Label-free imaging of living cells, including ER and mitochondrial cristae
The study of living systems, from cells, to small animals, to humans, is enabled by advanced instrumentation. For each major advance in our understanding of biology, a new instrument has preceeded that discovery. Only considering Nobel-winning instrument techniques, there is the Zernike microscope, electron microscope, fluorescent proteins, PCR, and super-resolution microscopy. At the department of precision machinery and precision instrumentation we are working together with our School of Life Sciences and First Affiliated Hospital to accelerate the next generation of biological and medical discoveries.
For example, In the MBIT laboratory, Prof. Kaiqin Chu has developed a high resolution, high speed phase imaging microscope that acquired the first ever label-free images of the endoplasmic reticulum, as well as the first report of “mitochondrial spinning” in liver cancer cells (J. Biophotonics 201900011). Without the need for fluorescent labels, cellular structures can be observed over long periods of time with no concerns over phototoxicity or photobleaching.
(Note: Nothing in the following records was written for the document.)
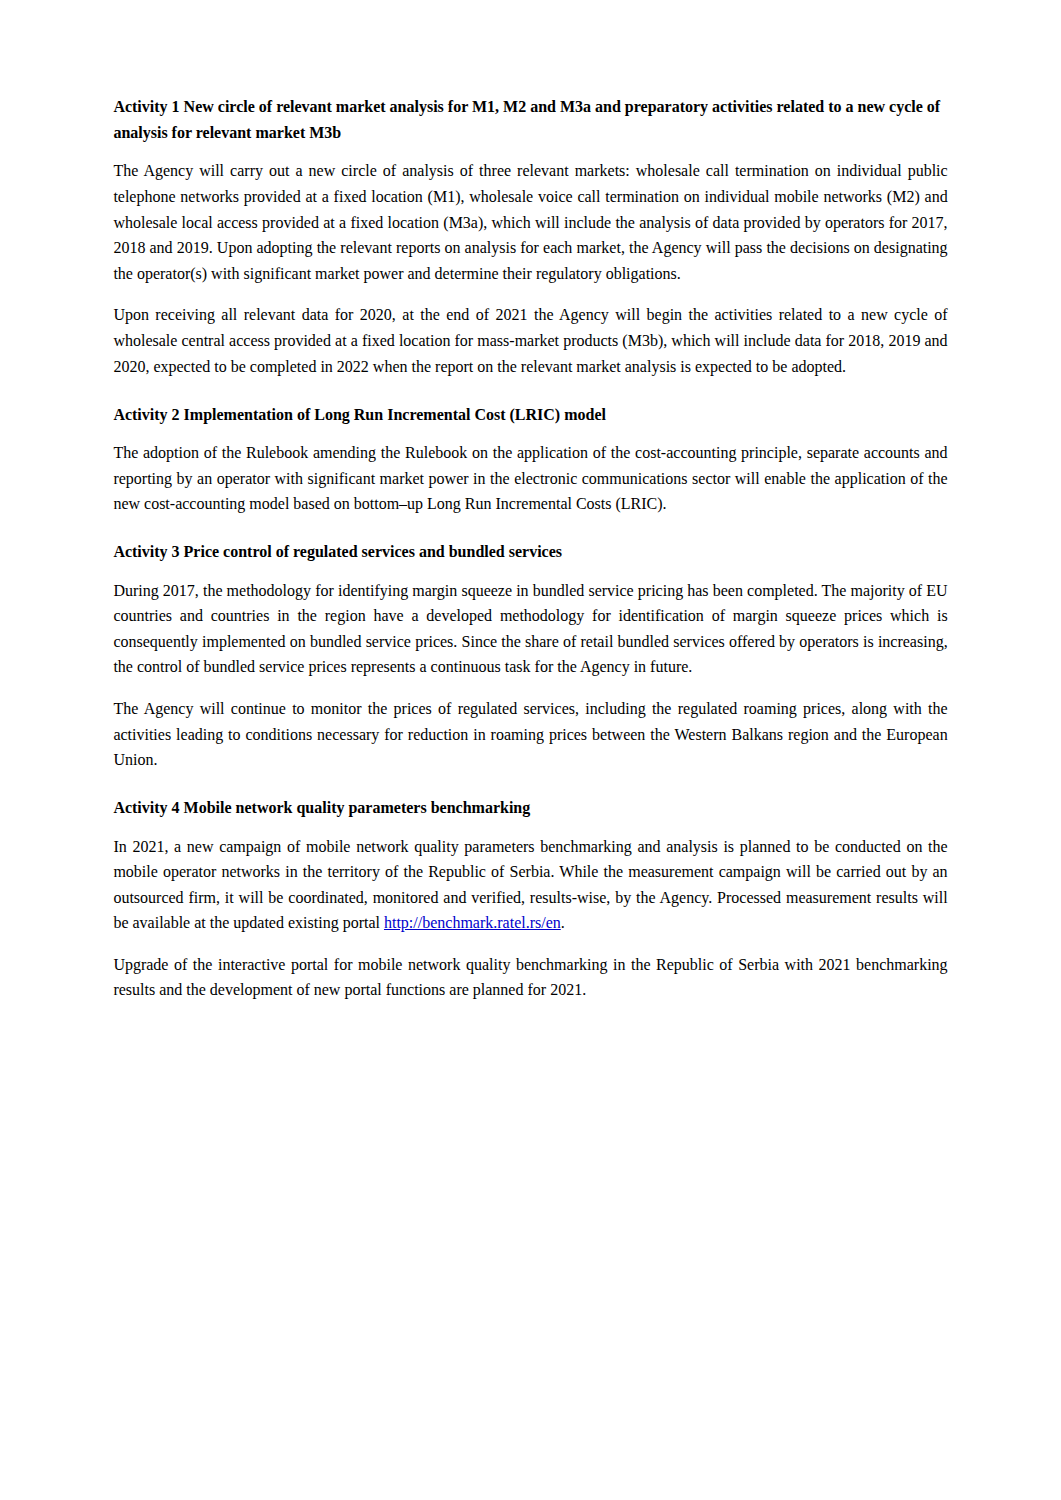Activity 1 New circle of relevant market analysis for M1, M2 and M3a and preparatory activities related to a new cycle of analysis for relevant market M3b
The Agency will carry out a new circle of analysis of three relevant markets: wholesale call termination on individual public telephone networks provided at a fixed location (M1), wholesale voice call termination on individual mobile networks (M2) and wholesale local access provided at a fixed location (M3a), which will include the analysis of data provided by operators for 2017, 2018 and 2019. Upon adopting the relevant reports on analysis for each market, the Agency will pass the decisions on designating the operator(s) with significant market power and determine their regulatory obligations.
Upon receiving all relevant data for 2020, at the end of 2021 the Agency will begin the activities related to a new cycle of wholesale central access provided at a fixed location for mass-market products (M3b), which will include data for 2018, 2019 and 2020, expected to be completed in 2022 when the report on the relevant market analysis is expected to be adopted.
Activity 2 Implementation of Long Run Incremental Cost (LRIC) model
The adoption of the Rulebook amending the Rulebook on the application of the cost-accounting principle, separate accounts and reporting by an operator with significant market power in the electronic communications sector will enable the application of the new cost-accounting model based on bottom–up Long Run Incremental Costs (LRIC).
Activity 3 Price control of regulated services and bundled services
During 2017, the methodology for identifying margin squeeze in bundled service pricing has been completed. The majority of EU countries and countries in the region have a developed methodology for identification of margin squeeze prices which is consequently implemented on bundled service prices. Since the share of retail bundled services offered by operators is increasing, the control of bundled service prices represents a continuous task for the Agency in future.
The Agency will continue to monitor the prices of regulated services, including the regulated roaming prices, along with the activities leading to conditions necessary for reduction in roaming prices between the Western Balkans region and the European Union.
Activity 4 Mobile network quality parameters benchmarking
In 2021, a new campaign of mobile network quality parameters benchmarking and analysis is planned to be conducted on the mobile operator networks in the territory of the Republic of Serbia. While the measurement campaign will be carried out by an outsourced firm, it will be coordinated, monitored and verified, results-wise, by the Agency. Processed measurement results will be available at the updated existing portal http://benchmark.ratel.rs/en.
Upgrade of the interactive portal for mobile network quality benchmarking in the Republic of Serbia with 2021 benchmarking results and the development of new portal functions are planned for 2021.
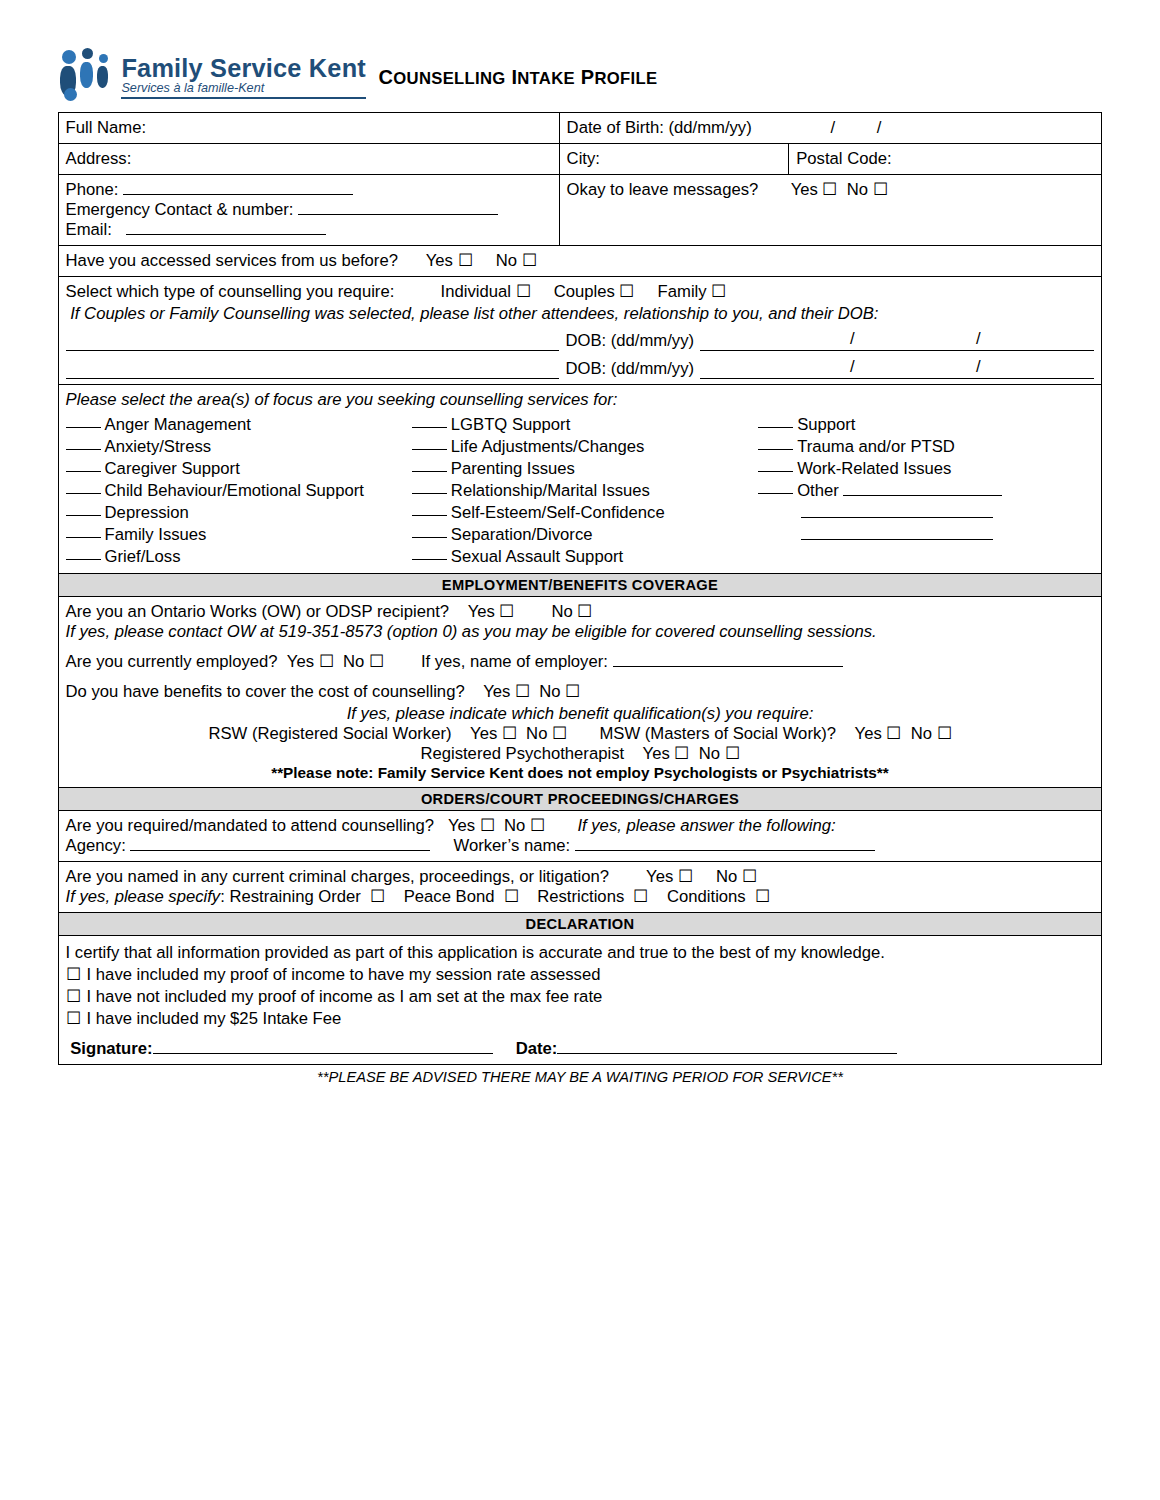Family Service Kent
Services à la famille-Kent
COUNSELLING INTAKE PROFILE
| Full Name: | Date of Birth: (dd/mm/yy) / / |
| Address: | City: | Postal Code: |
| Phone: Emergency Contact & number: Email: | Okay to leave messages? Yes ☐ No ☐ |
| Have you accessed services from us before? Yes ☐ No ☐ |
| Select which type of counselling you require: Individual ☐ Couples ☐ Family ☐ If Couples or Family Counselling was selected, please list other attendees, relationship to you, and their DOB: DOB: (dd/mm/yy) / / DOB: (dd/mm/yy) / / |
| Please select the area(s) of focus are you seeking counselling services for: Anger Management Anxiety/Stress Caregiver Support Child Behaviour/Emotional Support Depression Family Issues Grief/Loss LGBTQ Support Life Adjustments/Changes Parenting Issues Relationship/Marital Issues Self-Esteem/Self-Confidence Separation/Divorce Sexual Assault Support Support Trauma and/or PTSD Work-Related Issues Other |
| EMPLOYMENT/BENEFITS COVERAGE |
| Are you an Ontario Works (OW) or ODSP recipient? Yes ☐ No ☐ If yes, please contact OW at 519-351-8573 (option 0) as you may be eligible for covered counselling sessions. Are you currently employed? Yes ☐ No ☐ If yes, name of employer: Do you have benefits to cover the cost of counselling? Yes ☐ No ☐ If yes, please indicate which benefit qualification(s) you require: RSW (Registered Social Worker) Yes ☐ No ☐ MSW (Masters of Social Work)? Yes ☐ No ☐ Registered Psychotherapist Yes ☐ No ☐ **Please note: Family Service Kent does not employ Psychologists or Psychiatrists** |
| ORDERS/COURT PROCEEDINGS/CHARGES |
| Are you required/mandated to attend counselling? Yes ☐ No ☐ If yes, please answer the following: Agency: Worker’s name: |
| Are you named in any current criminal charges, proceedings, or litigation? Yes ☐ No ☐ If yes, please specify : Restraining Order ☐ Peace Bond ☐ Restrictions ☐ Conditions ☐ |
| DECLARATION |
| I certify that all information provided as part of this application is accurate and true to the best of my knowledge. ☐ I have included my proof of income to have my session rate assessed ☐ I have not included my proof of income as I am set at the max fee rate ☐ I have included my $25 Intake Fee Signature: Date: |
**PLEASE BE ADVISED THERE MAY BE A WAITING PERIOD FOR SERVICE**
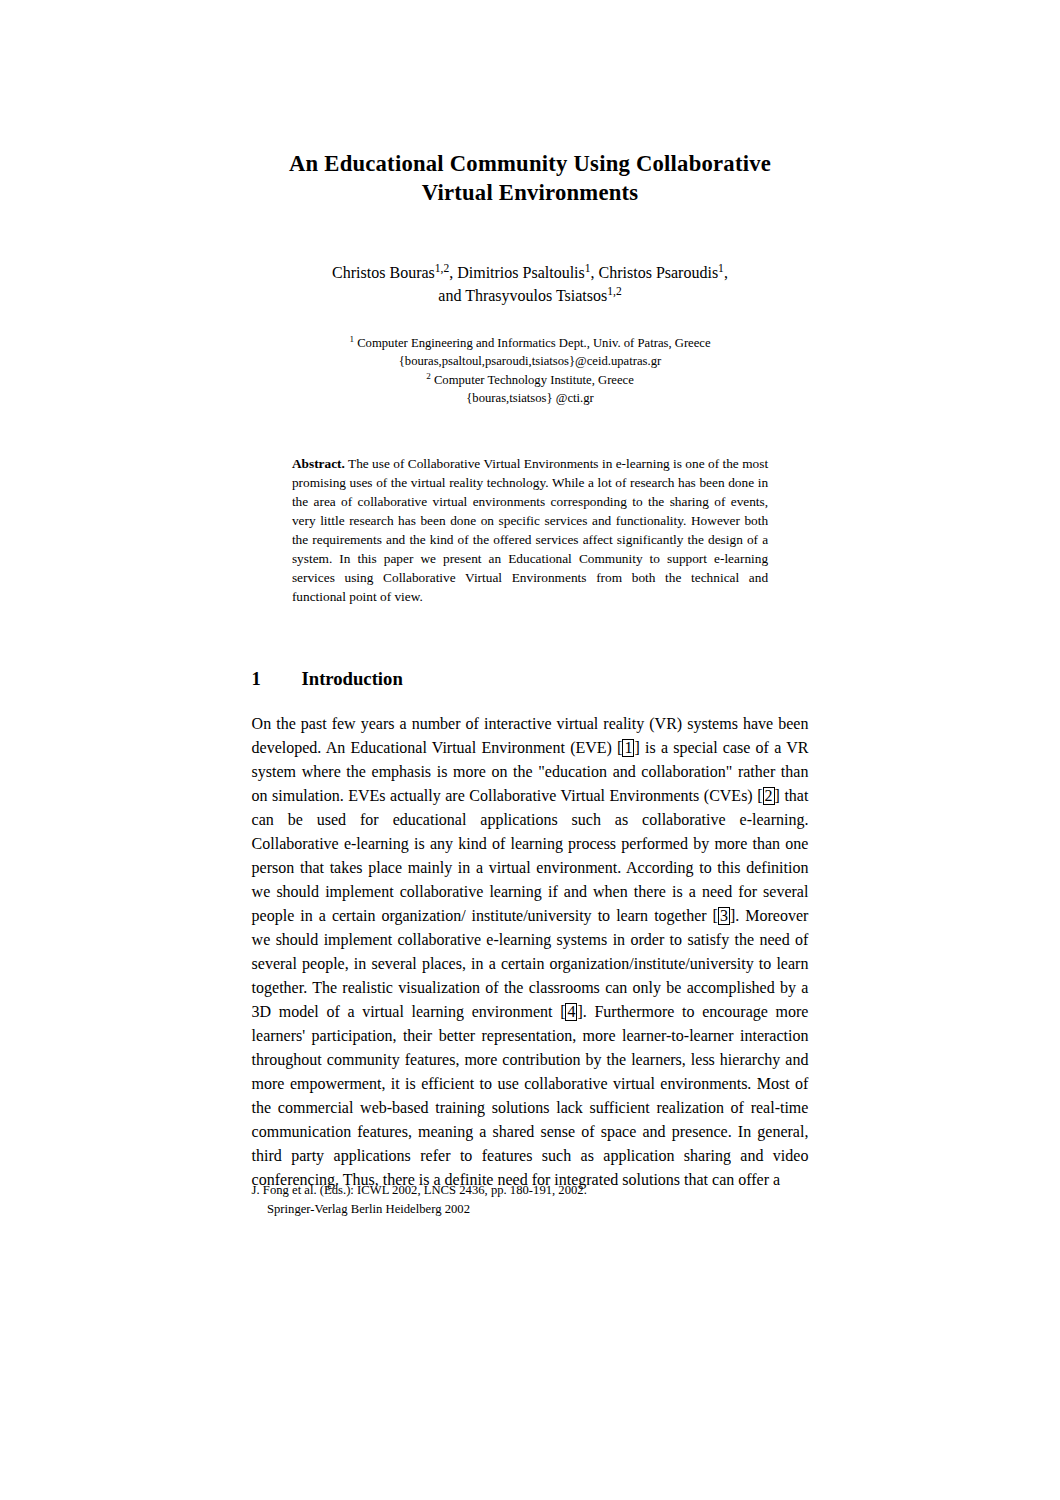An Educational Community Using Collaborative
Virtual Environments
Christos Bouras1,2, Dimitrios Psaltoulis1, Christos Psaroudis1,
and Thrasyvoulos Tsiatsos1,2
1 Computer Engineering and Informatics Dept., Univ. of Patras, Greece
{bouras,psaltoul,psaroudi,tsiatsos}@ceid.upatras.gr
2 Computer Technology Institute, Greece
{bouras,tsiatsos} @cti.gr
Abstract. The use of Collaborative Virtual Environments in e-learning is one of the most promising uses of the virtual reality technology. While a lot of research has been done in the area of collaborative virtual environments corresponding to the sharing of events, very little research has been done on specific services and functionality. However both the requirements and the kind of the offered services affect significantly the design of a system. In this paper we present an Educational Community to support e-learning services using Collaborative Virtual Environments from both the technical and functional point of view.
1 Introduction
On the past few years a number of interactive virtual reality (VR) systems have been developed. An Educational Virtual Environment (EVE) [1] is a special case of a VR system where the emphasis is more on the "education and collaboration" rather than on simulation. EVEs actually are Collaborative Virtual Environments (CVEs) [2] that can be used for educational applications such as collaborative e-learning. Collaborative e-learning is any kind of learning process performed by more than one person that takes place mainly in a virtual environment. According to this definition we should implement collaborative learning if and when there is a need for several people in a certain organization/ institute/university to learn together [3]. Moreover we should implement collaborative e-learning systems in order to satisfy the need of several people, in several places, in a certain organization/institute/university to learn together. The realistic visualization of the classrooms can only be accomplished by a 3D model of a virtual learning environment [4]. Furthermore to encourage more learners' participation, their better representation, more learner-to-learner interaction throughout community features, more contribution by the learners, less hierarchy and more empowerment, it is efficient to use collaborative virtual environments. Most of the commercial web-based training solutions lack sufficient realization of real-time communication features, meaning a shared sense of space and presence. In general, third party applications refer to features such as application sharing and video conferencing. Thus, there is a definite need for integrated solutions that can offer a
J. Fong et al. (Eds.): ICWL 2002, LNCS 2436, pp. 180-191, 2002.
Springer-Verlag Berlin Heidelberg 2002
Prof. Zachary Smith from the MBIT laboratory, in collaboration with Anhui Medical University, is studying a new topic in medicine and biology, extracellular vesicles, which are ~100nm particles released by cells to communicate with and alter their local cellular environment. He has developed a laser-tweezers microscope that captures individual vesicles and study their Raman and elastic scattering characteristics, giving panoramic characterization of their chemical and morphological heterogeneity. He has found, for example, that cancerous vesicles and those from healthy cells have distinct chemical signatures that could be used in the future as a minimally invasive biomarker (J. Extracell. Ves. 4(1), 28533, Analytical Chemistry, 92(7), 5585-5594).